Now, I ask the kind audience to engage in a mind experiment with me. We are going to visualize something. Consider a CPU collection with as many real CPU cores as we see in today's high end video cards. We have literally tens of thousands of high energy threads at our disposal. Let's enhance our search by coloring the tree image we collect by coloring hot areas of the search (good for us) with hot colors like red and orange and bad areas with blues and greens. We've got some neurons that know how to process this information to guide the search so that we waste less time in the cold areas and more time in the hot areas. This is a kind of information that is not nearly so feasible to collect with a single threaded search. Perhaps there are pruning algorithms that can utilize parallel information to prune better. If this is the case, and we can further reduce the branching factor because of data collected in parallel (after all, we are already doing that in many ways with data collected serially) then perhaps the only limit that really exists is a branching factor of 1.0000000

My weak mind cannot conceive that there is a way to improve upon that.
Doesn't mean that it cannot happen, just that I am not able to imagine
it.
I take it back. If chess is proven, I know the answer and I do not have to make any moves. So the branching factor is 0.
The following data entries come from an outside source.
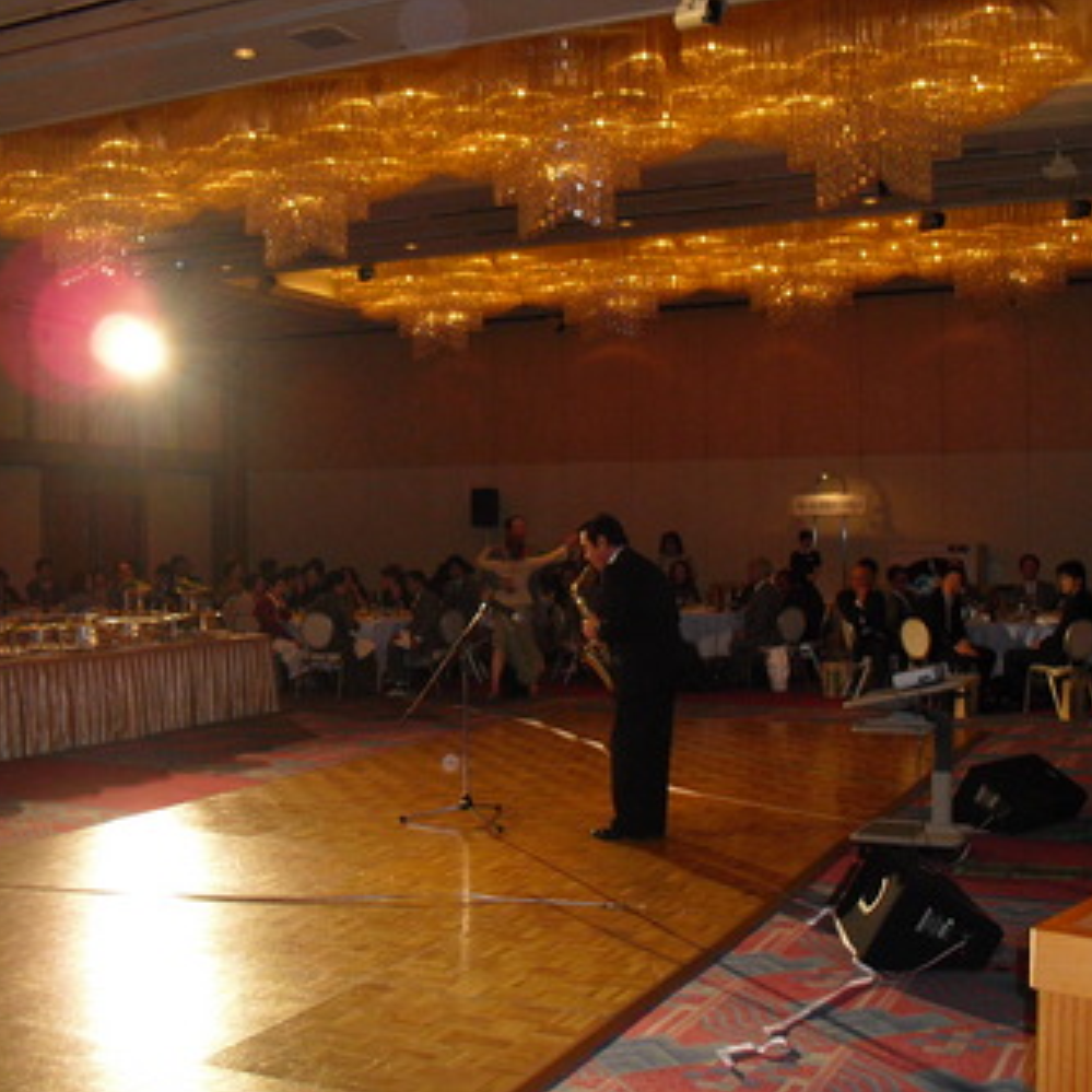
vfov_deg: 39.2
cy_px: 549
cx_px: 580
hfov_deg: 39.2
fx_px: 1535
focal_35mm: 43
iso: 400
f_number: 3.1
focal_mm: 6.3
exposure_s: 1/60
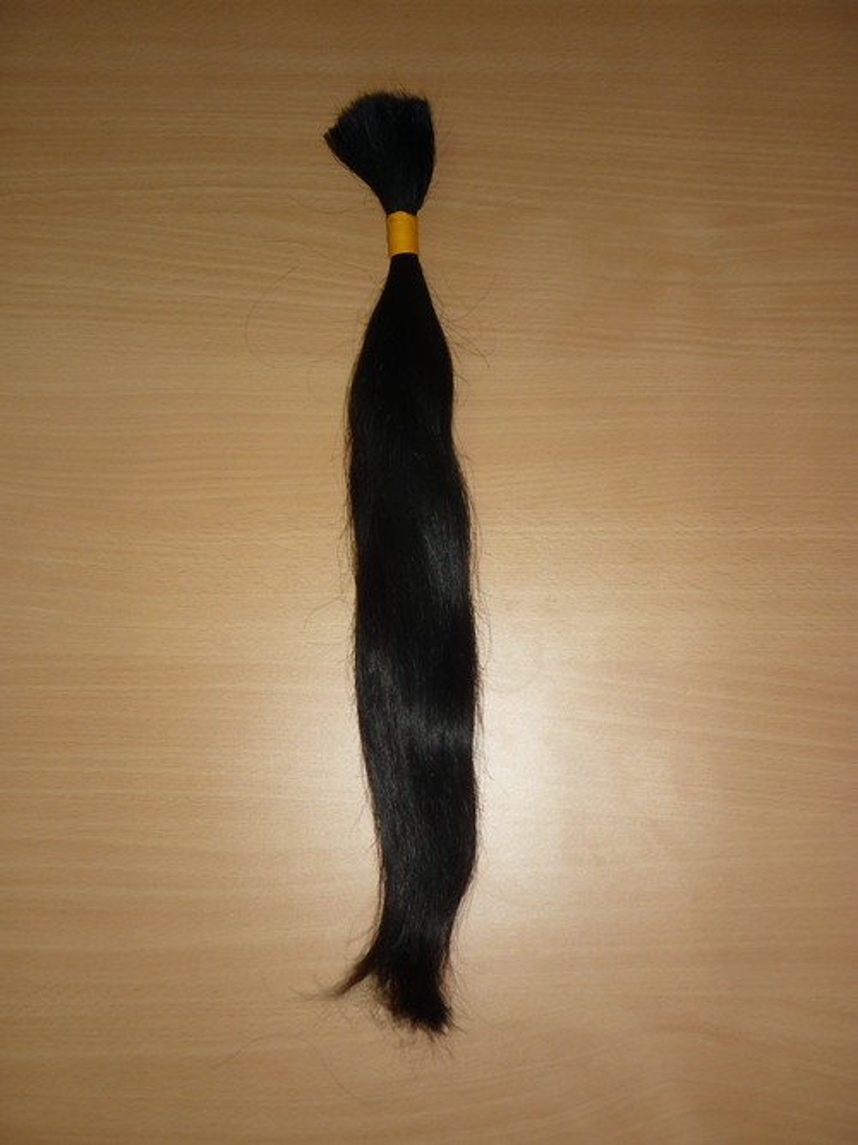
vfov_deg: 55.4
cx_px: 429
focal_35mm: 33
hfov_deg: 42.9
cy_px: 572
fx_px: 1091
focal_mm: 5.5
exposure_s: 1/30
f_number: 2.8
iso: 100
I am still having trouble trying to visualize a branching factor between 0 and 1 though, or fractal branching factors.
Dann Corbit
Posts: 12540
Joined: Wed Mar 08, 2006 8:57 pm
Location: Redmond, WA USA

Re: Stockfish still scales poorly?

Post by Dann Corbit »

Dann Corbit wrote:
Dann Corbit wrote:
BBauer wrote:bob wrote:
{snip}NPS speedup may be an upper bound on parallel search speedup
I do not think that we have to accept even this.
Consider alpha-beta search. By examining information collected from the search we can provably search less nodes and get the same result.
Consider LMR. By examination of search results, our position in the tree, inherent dangers and a few other things we can search less nodes and get a superior DEEPER answer in the same amount of time. We did that by reduction of branching factor.
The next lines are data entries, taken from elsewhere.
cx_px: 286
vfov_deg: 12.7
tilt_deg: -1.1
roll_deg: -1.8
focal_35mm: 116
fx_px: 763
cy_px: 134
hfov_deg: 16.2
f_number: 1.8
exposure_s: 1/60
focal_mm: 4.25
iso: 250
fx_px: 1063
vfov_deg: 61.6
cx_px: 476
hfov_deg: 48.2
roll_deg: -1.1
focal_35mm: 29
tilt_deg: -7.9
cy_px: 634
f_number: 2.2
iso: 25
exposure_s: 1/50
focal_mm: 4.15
Now, I ask the kind audience to engage in a mind experiment with me. We are going to visualize something. Consider a CPU collection with as many real CPU cores as we see in today's high end video cards. We have literally tens of thousands of high energy threads at our disposal. Let's enhance our search by coloring the tree image we collect by coloring hot areas of the search (good for us) with hot colors like red and orange and bad areas with blues and greens. We've got some neurons that know how to process this information to guide the search so that we waste less time in the cold areas and more time in the hot areas. This is a kind of information that is not nearly so feasible to collect with a single threaded search. Perhaps there are pruning algorithms that can utilize parallel information to prune better. If this is the case, and we can further reduce the branching factor because of data collected in parallel (after all, we are already doing that in many ways with data collected serially) then perhaps the only limit that really exists is a branching factor of 1.0000000

My weak mind cannot conceive that there is a way to improve upon that.
Doesn't mean that it cannot happen, just that I am not able to imagine
it.
I take it back. If chess is proven, I know the answer and I do not have to make any moves. So the branching factor is 0.

I am still having trouble trying to visualize a branching factor between 0 and 1 though, or fractal branching factors.
Perhaps a sub-one branching factor can exist if chess were "nearly" proven, like checkers was a few years ago.